Physicians see light at end of the tunnel using Google Glass
The entrepreneurs at health startup Augmedix believe they have found a solution to doctor dissatisfaction related to electronic health records (EHRs), and it’s a pairing of Google Glass and specially trained scribes in San Francisco and India, as described by The Washington Post.
Augmedix has raised more than $36 million from venture capitalists and health systems, including Dignity Healthy and Sutter Health, owners of Palo Alto Medical Foundation. The company distributes Google Glass to organizations with which it contracts, and physicians wear the technology during patients exams. The real-time video is transmitted directly to one of the 200 scribes who plug doctors' notes into the patient’s EHR while also answering doctors’ questions, such as: When was the last time this patient had a checkup? The exact date then pops up within the Glass’ lens.
About 500 doctors in 27 states use Google Glass. Sutter Health says the technology saves doctors two hours a day. The company’s chief executive, Ian Shakil, says they envision a future where the transcribing is outsourced to machines.
“There aren't enough scribes in all of South Asia to serve the nearly  million doctors here,” Shakil says. “Uber has driverless cars. One day, we’ll have scribeless scribing.”

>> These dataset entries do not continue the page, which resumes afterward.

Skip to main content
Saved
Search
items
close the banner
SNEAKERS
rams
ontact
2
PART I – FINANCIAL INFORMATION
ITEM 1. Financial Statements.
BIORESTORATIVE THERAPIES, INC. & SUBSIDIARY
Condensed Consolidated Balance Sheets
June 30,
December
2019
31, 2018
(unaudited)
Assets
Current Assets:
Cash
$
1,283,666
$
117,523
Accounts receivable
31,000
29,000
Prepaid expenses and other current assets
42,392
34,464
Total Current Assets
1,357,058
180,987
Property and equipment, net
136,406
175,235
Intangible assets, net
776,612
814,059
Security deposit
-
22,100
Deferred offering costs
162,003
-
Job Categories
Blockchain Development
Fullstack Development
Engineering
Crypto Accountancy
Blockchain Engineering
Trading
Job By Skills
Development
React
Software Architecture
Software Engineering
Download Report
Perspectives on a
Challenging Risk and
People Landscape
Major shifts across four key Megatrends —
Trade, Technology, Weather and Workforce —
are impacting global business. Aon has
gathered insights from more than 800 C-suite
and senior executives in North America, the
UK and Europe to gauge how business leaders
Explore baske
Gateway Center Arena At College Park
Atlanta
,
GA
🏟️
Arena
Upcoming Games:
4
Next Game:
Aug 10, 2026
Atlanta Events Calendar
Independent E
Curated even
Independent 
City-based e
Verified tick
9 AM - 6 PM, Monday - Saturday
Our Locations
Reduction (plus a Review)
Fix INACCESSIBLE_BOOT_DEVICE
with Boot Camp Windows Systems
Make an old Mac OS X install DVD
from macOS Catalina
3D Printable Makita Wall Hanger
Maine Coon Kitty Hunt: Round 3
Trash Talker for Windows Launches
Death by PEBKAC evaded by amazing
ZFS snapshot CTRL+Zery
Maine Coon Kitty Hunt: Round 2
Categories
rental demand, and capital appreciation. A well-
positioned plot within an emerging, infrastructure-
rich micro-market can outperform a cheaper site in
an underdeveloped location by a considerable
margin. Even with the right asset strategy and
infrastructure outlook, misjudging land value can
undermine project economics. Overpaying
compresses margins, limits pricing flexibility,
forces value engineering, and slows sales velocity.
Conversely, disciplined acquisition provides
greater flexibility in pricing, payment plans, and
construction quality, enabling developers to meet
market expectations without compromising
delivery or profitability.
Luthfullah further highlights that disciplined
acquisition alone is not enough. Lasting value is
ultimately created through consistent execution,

Smart patient rooms coming to Thomas Jefferson University Hospital
Thomas Jefferson University Hospital is launching cognitive hospital rooms powered by IBM Watson Internet of Things (IoT). In-room speakers with voice-recognition technology are being deployed in patient rooms to give them more control over their hospital stay. Patients can control features such as light, window blinds and temperature using natural speech, such as “make the room warmer” or “play waterfall music.” They can even inquire about the facility or even get background information on doctors.
“Being in a hospital can often be a hectic, anxiety-ridden, or even intimidating experience for patients and their loved ones,” says Neil Gomes, vice president for technology innovation and consumer experience at Thomas Jefferson University and Jefferson Health.
Check out the video below to see how it works.
Dictation technology combats physician burnout
The Rocking Horse Community Health Center received a $52,000 grant from the Department of Health & Human Services (HHS) to improve its health information technology. The health center says the grant will be used to integrate voice-recognition software into its medical records system.
It will allow physicians to dictate information directly into a patient’s chart rather than having to spend time typing documentation. The grant is part of a nationwide effort in which HHS recently provided more than $87 million in funding for health centers to improve technology.